▸ **TASK OBJECTIVE**
List each line in the entries below that contains the string "Stabili".

▸ **MATERIAL SUPPLIED**
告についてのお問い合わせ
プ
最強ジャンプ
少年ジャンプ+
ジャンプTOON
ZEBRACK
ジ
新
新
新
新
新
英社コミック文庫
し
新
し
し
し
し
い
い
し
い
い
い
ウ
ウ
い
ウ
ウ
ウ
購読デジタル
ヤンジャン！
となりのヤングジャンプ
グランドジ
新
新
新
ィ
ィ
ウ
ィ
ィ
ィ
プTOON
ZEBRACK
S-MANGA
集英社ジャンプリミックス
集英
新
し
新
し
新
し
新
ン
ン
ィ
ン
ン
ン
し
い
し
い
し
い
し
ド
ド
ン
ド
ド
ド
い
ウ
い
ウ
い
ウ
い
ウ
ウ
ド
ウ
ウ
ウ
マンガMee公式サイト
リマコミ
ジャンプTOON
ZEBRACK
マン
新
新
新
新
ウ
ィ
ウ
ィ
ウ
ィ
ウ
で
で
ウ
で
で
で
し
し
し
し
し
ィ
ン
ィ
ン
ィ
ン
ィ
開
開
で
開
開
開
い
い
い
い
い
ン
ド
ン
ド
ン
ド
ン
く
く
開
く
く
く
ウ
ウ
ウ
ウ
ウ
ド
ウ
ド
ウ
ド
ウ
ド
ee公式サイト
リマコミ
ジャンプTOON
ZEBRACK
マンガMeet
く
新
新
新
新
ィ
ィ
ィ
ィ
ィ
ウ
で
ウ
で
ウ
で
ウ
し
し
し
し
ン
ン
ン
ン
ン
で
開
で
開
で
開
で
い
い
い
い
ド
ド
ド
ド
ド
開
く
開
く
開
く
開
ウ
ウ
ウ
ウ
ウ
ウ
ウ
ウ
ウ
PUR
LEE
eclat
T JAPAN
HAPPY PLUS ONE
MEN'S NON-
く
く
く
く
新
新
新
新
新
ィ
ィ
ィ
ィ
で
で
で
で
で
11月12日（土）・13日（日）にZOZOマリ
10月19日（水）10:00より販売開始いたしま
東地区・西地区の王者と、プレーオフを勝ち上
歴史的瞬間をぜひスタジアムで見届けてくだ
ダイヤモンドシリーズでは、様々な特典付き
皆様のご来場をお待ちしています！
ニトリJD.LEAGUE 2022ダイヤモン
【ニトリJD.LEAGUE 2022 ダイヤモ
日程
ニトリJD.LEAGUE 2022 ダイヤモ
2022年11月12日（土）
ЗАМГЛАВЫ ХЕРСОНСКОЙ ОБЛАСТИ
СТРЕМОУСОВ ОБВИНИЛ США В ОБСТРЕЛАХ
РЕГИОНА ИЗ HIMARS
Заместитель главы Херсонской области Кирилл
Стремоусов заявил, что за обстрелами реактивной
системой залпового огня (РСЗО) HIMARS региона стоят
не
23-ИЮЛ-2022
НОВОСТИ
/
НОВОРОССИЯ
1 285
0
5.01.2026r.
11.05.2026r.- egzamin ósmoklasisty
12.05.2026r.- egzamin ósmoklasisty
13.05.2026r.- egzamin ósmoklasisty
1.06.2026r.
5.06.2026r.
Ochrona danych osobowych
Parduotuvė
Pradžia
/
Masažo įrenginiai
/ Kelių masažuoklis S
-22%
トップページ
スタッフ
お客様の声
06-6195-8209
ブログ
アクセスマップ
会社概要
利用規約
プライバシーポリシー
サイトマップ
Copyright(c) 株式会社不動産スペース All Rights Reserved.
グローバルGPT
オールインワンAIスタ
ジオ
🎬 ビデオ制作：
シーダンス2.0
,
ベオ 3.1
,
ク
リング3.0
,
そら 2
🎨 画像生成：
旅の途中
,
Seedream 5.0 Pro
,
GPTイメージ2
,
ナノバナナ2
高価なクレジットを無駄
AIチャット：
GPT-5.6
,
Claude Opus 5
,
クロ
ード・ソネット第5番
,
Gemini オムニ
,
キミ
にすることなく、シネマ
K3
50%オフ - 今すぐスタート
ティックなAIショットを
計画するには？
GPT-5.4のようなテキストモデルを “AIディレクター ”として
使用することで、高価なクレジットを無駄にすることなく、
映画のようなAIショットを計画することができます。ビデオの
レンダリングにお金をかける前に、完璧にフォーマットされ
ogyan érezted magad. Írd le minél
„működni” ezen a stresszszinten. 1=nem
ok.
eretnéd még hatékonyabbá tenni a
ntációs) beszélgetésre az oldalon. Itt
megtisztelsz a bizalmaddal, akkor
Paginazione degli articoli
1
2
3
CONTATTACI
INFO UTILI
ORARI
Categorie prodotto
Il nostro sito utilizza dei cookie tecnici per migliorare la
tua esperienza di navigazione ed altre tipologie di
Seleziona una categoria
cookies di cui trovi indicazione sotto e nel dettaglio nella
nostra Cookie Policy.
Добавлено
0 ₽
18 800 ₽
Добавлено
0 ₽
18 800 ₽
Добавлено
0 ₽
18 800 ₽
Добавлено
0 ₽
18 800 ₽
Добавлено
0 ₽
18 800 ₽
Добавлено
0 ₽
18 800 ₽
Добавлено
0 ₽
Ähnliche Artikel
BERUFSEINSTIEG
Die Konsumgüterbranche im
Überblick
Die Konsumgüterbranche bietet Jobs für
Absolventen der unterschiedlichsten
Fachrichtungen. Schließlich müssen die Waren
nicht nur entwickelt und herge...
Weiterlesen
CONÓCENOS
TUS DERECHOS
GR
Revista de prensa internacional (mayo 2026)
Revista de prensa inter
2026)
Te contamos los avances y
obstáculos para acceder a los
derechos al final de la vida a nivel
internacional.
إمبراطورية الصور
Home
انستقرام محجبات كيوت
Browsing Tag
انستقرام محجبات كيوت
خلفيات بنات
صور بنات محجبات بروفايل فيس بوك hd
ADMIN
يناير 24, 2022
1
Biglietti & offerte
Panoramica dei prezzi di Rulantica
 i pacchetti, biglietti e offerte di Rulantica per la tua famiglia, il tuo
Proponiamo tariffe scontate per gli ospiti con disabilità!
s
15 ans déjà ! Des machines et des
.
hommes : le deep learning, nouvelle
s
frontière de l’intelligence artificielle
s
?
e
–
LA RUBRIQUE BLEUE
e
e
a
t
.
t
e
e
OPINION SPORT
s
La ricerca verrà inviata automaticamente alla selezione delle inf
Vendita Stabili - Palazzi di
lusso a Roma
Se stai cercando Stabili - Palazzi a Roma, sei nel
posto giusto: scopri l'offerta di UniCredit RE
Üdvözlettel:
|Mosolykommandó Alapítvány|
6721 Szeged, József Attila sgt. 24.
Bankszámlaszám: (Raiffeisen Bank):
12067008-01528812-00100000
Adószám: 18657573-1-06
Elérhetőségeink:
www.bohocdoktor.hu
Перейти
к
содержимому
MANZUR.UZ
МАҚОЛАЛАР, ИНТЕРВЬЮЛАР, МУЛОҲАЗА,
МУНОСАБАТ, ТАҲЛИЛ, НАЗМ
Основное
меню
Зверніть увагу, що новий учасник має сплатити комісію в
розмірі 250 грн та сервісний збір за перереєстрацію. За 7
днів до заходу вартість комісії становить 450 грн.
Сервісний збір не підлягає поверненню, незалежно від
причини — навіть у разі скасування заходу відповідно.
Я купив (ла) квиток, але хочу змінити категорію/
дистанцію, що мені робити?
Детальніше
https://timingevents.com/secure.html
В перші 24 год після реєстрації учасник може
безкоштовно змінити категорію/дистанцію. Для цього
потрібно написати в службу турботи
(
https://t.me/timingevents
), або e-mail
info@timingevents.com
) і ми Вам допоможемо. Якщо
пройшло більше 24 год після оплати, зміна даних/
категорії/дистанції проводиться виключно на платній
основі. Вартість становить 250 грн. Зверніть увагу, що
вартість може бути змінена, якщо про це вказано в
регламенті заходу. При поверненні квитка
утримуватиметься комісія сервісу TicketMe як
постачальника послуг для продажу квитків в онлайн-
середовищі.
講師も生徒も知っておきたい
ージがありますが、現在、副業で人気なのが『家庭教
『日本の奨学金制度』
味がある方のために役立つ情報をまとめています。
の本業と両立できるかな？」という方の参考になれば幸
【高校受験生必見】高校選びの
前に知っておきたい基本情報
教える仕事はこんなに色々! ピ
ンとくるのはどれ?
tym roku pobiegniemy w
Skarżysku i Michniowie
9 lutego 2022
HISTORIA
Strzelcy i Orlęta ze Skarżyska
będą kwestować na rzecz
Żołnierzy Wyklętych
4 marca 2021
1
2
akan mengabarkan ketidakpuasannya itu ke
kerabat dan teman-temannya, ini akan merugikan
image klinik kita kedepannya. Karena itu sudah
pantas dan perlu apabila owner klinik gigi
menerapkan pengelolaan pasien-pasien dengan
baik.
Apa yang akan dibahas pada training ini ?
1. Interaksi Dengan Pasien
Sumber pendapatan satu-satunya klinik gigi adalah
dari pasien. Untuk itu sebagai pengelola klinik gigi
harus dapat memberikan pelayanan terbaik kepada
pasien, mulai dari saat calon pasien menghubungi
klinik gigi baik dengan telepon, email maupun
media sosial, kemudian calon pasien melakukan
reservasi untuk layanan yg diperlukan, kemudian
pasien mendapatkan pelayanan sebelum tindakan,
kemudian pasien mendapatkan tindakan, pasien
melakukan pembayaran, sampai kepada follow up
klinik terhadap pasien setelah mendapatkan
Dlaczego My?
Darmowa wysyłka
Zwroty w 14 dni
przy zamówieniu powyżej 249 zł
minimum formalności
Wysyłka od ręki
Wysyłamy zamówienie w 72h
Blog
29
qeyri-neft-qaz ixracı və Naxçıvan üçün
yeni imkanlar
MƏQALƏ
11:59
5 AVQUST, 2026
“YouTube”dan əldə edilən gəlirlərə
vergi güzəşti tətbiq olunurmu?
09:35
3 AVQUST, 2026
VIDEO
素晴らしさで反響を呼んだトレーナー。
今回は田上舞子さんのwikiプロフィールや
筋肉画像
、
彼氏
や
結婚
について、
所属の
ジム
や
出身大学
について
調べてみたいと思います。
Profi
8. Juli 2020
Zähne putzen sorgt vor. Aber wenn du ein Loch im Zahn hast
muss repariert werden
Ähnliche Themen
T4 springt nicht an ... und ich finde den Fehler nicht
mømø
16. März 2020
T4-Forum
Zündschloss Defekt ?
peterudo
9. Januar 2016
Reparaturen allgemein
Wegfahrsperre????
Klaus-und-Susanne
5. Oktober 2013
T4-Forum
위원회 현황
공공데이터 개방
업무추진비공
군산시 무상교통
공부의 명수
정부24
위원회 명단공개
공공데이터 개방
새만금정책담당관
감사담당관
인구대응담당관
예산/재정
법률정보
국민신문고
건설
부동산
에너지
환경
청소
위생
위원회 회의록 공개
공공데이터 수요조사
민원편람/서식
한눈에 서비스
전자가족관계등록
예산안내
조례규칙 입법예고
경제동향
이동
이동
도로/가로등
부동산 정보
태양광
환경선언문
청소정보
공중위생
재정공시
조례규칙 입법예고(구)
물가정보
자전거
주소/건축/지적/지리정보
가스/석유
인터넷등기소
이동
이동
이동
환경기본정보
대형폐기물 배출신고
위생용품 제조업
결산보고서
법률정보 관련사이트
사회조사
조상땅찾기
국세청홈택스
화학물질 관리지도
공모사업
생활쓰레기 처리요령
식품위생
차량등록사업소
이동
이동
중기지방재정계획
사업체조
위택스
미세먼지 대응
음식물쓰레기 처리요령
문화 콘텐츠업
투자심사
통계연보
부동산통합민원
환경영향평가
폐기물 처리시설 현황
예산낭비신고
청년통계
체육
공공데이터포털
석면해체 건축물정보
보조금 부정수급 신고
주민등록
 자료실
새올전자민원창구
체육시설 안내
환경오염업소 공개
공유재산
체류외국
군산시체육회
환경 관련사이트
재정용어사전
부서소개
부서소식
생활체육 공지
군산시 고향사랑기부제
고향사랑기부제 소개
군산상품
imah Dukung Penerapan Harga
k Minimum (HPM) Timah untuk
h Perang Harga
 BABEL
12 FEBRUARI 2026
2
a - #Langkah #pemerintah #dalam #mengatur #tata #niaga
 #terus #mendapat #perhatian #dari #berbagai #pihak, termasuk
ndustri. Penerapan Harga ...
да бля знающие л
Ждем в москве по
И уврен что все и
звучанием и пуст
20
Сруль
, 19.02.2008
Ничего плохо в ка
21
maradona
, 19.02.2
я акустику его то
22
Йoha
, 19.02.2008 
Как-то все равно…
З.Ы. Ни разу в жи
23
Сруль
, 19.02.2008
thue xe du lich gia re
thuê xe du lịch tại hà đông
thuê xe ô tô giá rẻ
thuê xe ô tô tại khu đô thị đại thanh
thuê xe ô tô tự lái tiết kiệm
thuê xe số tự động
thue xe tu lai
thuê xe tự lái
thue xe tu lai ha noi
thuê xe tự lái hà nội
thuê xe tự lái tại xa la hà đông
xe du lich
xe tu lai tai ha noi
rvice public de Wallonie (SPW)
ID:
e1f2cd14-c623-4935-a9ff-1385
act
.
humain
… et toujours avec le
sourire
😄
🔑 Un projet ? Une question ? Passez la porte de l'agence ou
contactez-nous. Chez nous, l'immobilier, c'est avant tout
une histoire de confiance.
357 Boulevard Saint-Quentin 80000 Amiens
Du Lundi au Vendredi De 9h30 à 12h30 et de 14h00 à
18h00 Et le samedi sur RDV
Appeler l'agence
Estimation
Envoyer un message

▸ **EXERCISE ANSWER**
Vendita Stabili - Palazzi di
Se stai cercando Stabili - Palazzi a Roma, sei nel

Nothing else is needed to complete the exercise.